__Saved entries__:
- Opening Delimiter -

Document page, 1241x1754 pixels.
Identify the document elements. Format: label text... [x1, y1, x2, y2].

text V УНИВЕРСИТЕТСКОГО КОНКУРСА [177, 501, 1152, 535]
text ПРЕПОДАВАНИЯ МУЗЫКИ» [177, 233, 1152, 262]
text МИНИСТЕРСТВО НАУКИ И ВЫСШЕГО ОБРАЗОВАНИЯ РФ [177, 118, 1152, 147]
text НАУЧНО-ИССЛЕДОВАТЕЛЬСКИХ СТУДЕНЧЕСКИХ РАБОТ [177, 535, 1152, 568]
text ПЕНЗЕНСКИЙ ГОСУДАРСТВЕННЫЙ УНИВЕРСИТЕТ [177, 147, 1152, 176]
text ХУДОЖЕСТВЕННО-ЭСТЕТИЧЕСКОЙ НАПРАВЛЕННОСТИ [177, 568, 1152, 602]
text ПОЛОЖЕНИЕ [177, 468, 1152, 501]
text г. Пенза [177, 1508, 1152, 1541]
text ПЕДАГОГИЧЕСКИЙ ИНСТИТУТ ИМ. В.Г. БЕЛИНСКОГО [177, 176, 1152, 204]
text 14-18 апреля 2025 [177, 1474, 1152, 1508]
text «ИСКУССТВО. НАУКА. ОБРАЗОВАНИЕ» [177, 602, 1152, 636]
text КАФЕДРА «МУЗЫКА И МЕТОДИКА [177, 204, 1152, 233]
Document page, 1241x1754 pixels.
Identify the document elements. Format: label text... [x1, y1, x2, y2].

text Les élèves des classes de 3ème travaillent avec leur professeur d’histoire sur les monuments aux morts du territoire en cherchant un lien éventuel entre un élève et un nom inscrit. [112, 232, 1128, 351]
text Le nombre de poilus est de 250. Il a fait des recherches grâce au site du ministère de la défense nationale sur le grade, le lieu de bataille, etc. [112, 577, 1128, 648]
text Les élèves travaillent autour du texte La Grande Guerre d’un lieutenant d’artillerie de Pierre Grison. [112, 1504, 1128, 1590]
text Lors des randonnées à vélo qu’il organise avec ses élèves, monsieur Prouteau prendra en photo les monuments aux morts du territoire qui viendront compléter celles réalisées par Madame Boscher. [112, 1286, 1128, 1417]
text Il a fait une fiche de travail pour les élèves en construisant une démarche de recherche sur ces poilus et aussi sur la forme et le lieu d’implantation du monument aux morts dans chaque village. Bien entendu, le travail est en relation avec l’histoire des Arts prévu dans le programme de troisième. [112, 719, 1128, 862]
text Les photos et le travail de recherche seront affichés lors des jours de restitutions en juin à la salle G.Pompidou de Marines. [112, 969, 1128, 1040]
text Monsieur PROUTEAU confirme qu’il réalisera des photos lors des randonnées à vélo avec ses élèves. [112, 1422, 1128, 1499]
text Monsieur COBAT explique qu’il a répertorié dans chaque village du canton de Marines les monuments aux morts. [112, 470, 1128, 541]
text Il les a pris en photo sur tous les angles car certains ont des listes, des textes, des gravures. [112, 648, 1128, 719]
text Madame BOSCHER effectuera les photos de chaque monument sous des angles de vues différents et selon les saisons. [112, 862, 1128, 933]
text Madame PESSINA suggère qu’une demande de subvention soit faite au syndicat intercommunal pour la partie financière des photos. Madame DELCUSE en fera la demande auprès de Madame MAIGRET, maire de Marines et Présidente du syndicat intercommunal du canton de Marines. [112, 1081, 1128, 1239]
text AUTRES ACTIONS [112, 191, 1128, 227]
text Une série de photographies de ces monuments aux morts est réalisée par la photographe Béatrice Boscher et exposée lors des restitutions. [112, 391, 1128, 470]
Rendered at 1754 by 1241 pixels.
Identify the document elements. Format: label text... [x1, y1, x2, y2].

- Closing Delimiter -

__What you will do__: Restate the data in full so that no line differs from the original.

__Written response__:
Document page, 1241x1754 pixels.
Identify the document elements. Format: label text... [x1, y1, x2, y2].

text V УНИВЕРСИТЕТСКОГО КОНКУРСА [177, 501, 1152, 535]
text ПРЕПОДАВАНИЯ МУЗЫКИ» [177, 233, 1152, 262]
text МИНИСТЕРСТВО НАУКИ И ВЫСШЕГО ОБРАЗОВАНИЯ РФ [177, 118, 1152, 147]
text НАУЧНО-ИССЛЕДОВАТЕЛЬСКИХ СТУДЕНЧЕСКИХ РАБОТ [177, 535, 1152, 568]
text ПЕНЗЕНСКИЙ ГОСУДАРСТВЕННЫЙ УНИВЕРСИТЕТ [177, 147, 1152, 176]
text ХУДОЖЕСТВЕННО-ЭСТЕТИЧЕСКОЙ НАПРАВЛЕННОСТИ [177, 568, 1152, 602]
text ПОЛОЖЕНИЕ [177, 468, 1152, 501]
text г. Пенза [177, 1508, 1152, 1541]
text ПЕДАГОГИЧЕСКИЙ ИНСТИТУТ ИМ. В.Г. БЕЛИНСКОГО [177, 176, 1152, 204]
text 14-18 апреля 2025 [177, 1474, 1152, 1508]
text «ИСКУССТВО. НАУКА. ОБРАЗОВАНИЕ» [177, 602, 1152, 636]
text КАФЕДРА «МУЗЫКА И МЕТОДИКА [177, 204, 1152, 233]
Document page, 1241x1754 pixels.
Identify the document elements. Format: label text... [x1, y1, x2, y2].

text Les élèves des classes de 3ème travaillent avec leur professeur d’histoire sur les monuments aux morts du territoire en cherchant un lien éventuel entre un élève et un nom inscrit. [112, 232, 1128, 351]
text Le nombre de poilus est de 250. Il a fait des recherches grâce au site du ministère de la défense nationale sur le grade, le lieu de bataille, etc. [112, 577, 1128, 648]
text Les élèves travaillent autour du texte La Grande Guerre d’un lieutenant d’artillerie de Pierre Grison. [112, 1504, 1128, 1590]
text Lors des randonnées à vélo qu’il organise avec ses élèves, monsieur Prouteau prendra en photo les monuments aux morts du territoire qui viendront compléter celles réalisées par Madame Boscher. [112, 1286, 1128, 1417]
text Il a fait une fiche de travail pour les élèves en construisant une démarche de recherche sur ces poilus et aussi sur la forme et le lieu d’implantation du monument aux morts dans chaque village. Bien entendu, le travail est en relation avec l’histoire des Arts prévu dans le programme de troisième. [112, 719, 1128, 862]
text Les photos et le travail de recherche seront affichés lors des jours de restitutions en juin à la salle G.Pompidou de Marines. [112, 969, 1128, 1040]
text Monsieur PROUTEAU confirme qu’il réalisera des photos lors des randonnées à vélo avec ses élèves. [112, 1422, 1128, 1499]
text Monsieur COBAT explique qu’il a répertorié dans chaque village du canton de Marines les monuments aux morts. [112, 470, 1128, 541]
text Il les a pris en photo sur tous les angles car certains ont des listes, des textes, des gravures. [112, 648, 1128, 719]
text Madame BOSCHER effectuera les photos de chaque monument sous des angles de vues différents et selon les saisons. [112, 862, 1128, 933]
text Madame PESSINA suggère qu’une demande de subvention soit faite au syndicat intercommunal pour la partie financière des photos. Madame DELCUSE en fera la demande auprès de Madame MAIGRET, maire de Marines et Présidente du syndicat intercommunal du canton de Marines. [112, 1081, 1128, 1239]
text AUTRES ACTIONS [112, 191, 1128, 227]
text Une série de photographies de ces monuments aux morts est réalisée par la photographe Béatrice Boscher et exposée lors des restitutions. [112, 391, 1128, 470]
Rendered at 1754 by 1241 pixels.
Identify the document elements. Format: label text... [x1, y1, x2, y2].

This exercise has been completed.